Try it: Take the part of the rows below that opens with the line containing "- 🚀 Создаю свой" and closes with the line containing "How does a node signal consensus?", and write it out again with "difficulty target" changed to "target threshold" and nothing else altered. Leave the pictures out of your answer.

::: Information supplied :::

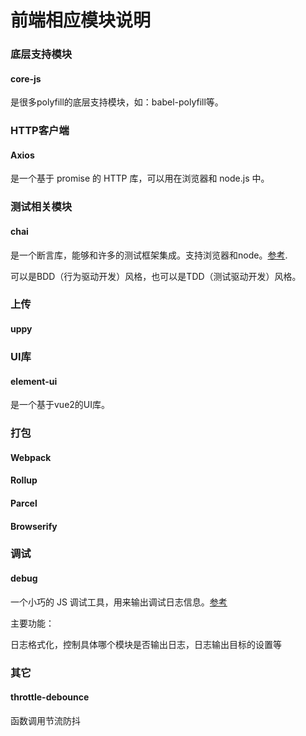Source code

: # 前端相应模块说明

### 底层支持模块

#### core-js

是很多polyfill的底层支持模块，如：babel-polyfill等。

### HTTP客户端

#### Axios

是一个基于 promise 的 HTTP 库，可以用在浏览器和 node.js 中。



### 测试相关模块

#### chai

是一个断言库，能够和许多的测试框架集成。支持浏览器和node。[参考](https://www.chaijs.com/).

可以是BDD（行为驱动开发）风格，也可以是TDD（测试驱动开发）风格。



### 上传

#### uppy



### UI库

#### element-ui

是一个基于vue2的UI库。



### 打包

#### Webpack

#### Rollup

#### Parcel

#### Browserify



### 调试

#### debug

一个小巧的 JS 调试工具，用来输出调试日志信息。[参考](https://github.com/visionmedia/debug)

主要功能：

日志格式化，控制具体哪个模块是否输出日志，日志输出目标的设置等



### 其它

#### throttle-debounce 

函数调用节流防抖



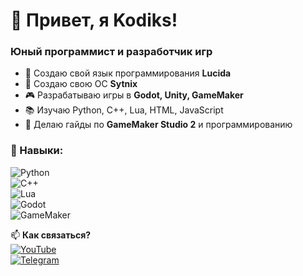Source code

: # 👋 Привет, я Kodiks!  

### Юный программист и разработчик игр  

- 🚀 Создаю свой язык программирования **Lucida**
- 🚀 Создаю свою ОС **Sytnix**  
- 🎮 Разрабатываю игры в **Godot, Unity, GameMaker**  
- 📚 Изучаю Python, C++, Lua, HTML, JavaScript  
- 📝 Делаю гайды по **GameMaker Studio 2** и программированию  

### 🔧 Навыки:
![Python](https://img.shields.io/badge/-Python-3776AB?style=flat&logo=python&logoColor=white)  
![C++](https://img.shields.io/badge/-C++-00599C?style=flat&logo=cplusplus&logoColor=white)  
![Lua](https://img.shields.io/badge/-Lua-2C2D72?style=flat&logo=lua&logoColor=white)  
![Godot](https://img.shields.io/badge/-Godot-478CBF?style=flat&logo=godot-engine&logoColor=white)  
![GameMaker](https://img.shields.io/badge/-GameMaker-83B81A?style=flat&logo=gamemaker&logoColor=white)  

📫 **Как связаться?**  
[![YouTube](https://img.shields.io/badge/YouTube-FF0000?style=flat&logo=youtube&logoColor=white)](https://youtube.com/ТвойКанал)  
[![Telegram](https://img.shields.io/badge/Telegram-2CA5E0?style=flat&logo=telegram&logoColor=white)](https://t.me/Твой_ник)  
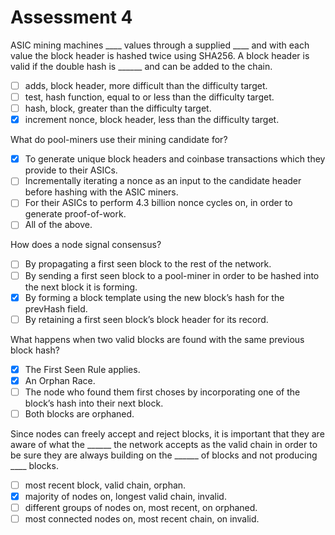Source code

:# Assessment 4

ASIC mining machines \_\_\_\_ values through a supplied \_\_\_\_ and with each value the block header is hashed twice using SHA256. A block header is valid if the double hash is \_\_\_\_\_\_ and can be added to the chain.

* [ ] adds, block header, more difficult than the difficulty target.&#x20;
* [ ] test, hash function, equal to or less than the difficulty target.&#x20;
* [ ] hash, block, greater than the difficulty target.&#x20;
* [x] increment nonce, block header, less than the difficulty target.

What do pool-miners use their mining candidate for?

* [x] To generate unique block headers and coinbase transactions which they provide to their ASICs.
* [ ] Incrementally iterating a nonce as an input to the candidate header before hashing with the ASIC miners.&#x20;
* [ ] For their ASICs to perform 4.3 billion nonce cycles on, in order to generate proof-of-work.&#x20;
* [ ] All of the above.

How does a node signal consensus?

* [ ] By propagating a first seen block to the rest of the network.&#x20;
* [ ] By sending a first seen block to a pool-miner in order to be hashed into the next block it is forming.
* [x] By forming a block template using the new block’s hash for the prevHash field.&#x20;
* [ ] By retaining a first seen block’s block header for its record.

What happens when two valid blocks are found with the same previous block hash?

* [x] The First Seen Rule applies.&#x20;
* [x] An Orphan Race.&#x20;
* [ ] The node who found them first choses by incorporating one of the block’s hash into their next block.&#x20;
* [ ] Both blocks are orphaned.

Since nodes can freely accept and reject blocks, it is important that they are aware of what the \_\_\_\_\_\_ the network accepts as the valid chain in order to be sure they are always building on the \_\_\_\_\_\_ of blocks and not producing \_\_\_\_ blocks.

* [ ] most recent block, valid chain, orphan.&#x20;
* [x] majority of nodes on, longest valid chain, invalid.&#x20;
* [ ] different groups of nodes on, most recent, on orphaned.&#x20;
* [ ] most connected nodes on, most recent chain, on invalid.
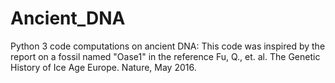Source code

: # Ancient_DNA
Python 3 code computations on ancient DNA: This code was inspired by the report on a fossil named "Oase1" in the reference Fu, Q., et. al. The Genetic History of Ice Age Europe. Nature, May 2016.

:::
::: Information supplied :::

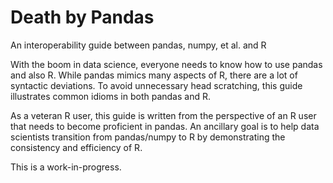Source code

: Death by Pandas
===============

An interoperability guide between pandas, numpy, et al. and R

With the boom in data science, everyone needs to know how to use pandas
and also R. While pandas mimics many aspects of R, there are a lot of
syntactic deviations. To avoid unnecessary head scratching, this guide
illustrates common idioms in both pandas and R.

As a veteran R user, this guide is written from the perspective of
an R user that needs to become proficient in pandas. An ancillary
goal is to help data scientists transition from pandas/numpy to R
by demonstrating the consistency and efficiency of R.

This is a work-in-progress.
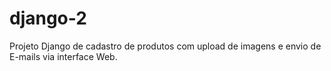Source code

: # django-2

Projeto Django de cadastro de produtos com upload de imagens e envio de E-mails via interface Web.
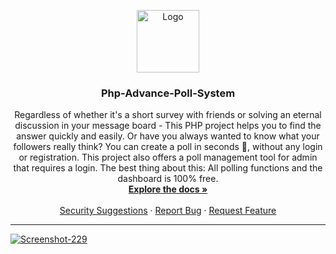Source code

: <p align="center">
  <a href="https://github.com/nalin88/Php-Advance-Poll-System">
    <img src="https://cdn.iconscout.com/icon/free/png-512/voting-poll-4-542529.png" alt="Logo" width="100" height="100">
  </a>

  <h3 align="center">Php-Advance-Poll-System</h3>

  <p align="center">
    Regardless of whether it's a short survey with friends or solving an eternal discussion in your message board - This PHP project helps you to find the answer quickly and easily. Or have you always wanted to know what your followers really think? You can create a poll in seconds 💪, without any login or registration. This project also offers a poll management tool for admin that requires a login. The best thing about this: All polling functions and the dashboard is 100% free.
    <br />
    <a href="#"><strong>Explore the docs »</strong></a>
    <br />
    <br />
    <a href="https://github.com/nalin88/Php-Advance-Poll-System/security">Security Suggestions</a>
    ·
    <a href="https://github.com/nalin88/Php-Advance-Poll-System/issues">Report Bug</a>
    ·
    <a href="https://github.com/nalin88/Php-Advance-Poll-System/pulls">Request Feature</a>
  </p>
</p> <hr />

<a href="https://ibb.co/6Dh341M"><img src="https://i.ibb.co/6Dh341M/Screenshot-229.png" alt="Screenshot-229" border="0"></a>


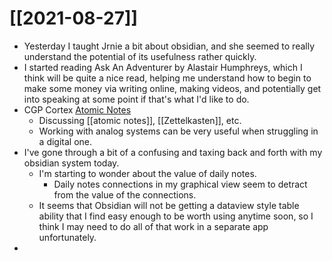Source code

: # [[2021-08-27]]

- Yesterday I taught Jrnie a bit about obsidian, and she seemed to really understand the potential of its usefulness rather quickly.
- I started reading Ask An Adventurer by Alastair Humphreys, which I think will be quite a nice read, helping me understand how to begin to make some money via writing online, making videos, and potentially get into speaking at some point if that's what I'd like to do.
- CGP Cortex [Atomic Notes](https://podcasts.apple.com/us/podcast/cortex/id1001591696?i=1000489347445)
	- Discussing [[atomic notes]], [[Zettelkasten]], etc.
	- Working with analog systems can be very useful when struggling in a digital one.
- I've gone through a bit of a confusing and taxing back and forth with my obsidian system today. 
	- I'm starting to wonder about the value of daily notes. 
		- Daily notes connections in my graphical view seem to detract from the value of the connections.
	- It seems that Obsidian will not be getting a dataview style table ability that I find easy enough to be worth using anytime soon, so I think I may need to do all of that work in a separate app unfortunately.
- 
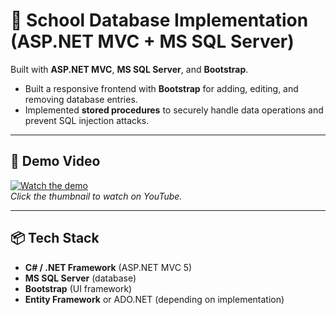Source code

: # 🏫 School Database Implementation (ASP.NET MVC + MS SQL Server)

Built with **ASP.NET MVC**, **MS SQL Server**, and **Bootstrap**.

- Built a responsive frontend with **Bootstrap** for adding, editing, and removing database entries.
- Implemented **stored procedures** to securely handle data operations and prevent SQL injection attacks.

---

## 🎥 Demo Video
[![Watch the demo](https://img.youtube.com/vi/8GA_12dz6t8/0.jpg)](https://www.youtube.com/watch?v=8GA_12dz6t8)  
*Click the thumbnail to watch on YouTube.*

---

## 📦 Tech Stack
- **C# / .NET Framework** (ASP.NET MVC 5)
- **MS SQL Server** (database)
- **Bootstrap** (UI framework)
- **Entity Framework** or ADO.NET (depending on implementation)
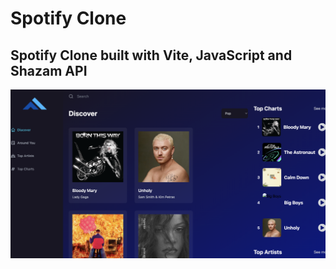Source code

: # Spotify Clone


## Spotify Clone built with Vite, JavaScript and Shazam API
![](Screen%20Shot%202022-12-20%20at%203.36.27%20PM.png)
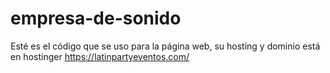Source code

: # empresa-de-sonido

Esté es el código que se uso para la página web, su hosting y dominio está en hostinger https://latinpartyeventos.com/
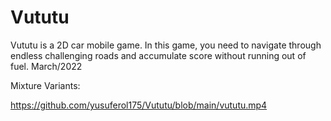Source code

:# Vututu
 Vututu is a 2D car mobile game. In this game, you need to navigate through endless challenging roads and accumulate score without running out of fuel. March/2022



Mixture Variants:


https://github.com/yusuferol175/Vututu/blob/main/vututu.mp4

:::

Response to this task:
- 🚀 Создаю свой язык программирования **Lucida**
- 🚀 Создаю свою ОС **Sytnix**  
- 🎮 Разрабатываю игры в **Godot, Unity, GameMaker**  
- 📚 Изучаю Python, C++, Lua, HTML, JavaScript  
- 📝 Делаю гайды по **GameMaker Studio 2** и программированию  

### 🔧 Навыки:
![Python](https://img.shields.io/badge/-Python-3776AB?style=flat&logo=python&logoColor=white)  
![C++](https://img.shields.io/badge/-C++-00599C?style=flat&logo=cplusplus&logoColor=white)  
![Lua](https://img.shields.io/badge/-Lua-2C2D72?style=flat&logo=lua&logoColor=white)  
![Godot](https://img.shields.io/badge/-Godot-478CBF?style=flat&logo=godot-engine&logoColor=white)  
![GameMaker](https://img.shields.io/badge/-GameMaker-83B81A?style=flat&logo=gamemaker&logoColor=white)  

📫 **Как связаться?**  
[![YouTube](https://img.shields.io/badge/YouTube-FF0000?style=flat&logo=youtube&logoColor=white)](https://youtube.com/ТвойКанал)  
[![Telegram](https://img.shields.io/badge/Telegram-2CA5E0?style=flat&logo=telegram&logoColor=white)](https://t.me/Твой_ник)  
Source code

:# Assessment 4

ASIC mining machines \_\_\_\_ values through a supplied \_\_\_\_ and with each value the block header is hashed twice using SHA256. A block header is valid if the double hash is \_\_\_\_\_\_ and can be added to the chain.

* [ ] adds, block header, more difficult than the target threshold.&#x20;
* [ ] test, hash function, equal to or less than the target threshold.&#x20;
* [ ] hash, block, greater than the target threshold.&#x20;
* [x] increment nonce, block header, less than the target threshold.

What do pool-miners use their mining candidate for?

* [x] To generate unique block headers and coinbase transactions which they provide to their ASICs.
* [ ] Incrementally iterating a nonce as an input to the candidate header before hashing with the ASIC miners.&#x20;
* [ ] For their ASICs to perform 4.3 billion nonce cycles on, in order to generate proof-of-work.&#x20;
* [ ] All of the above.

How does a node signal consensus?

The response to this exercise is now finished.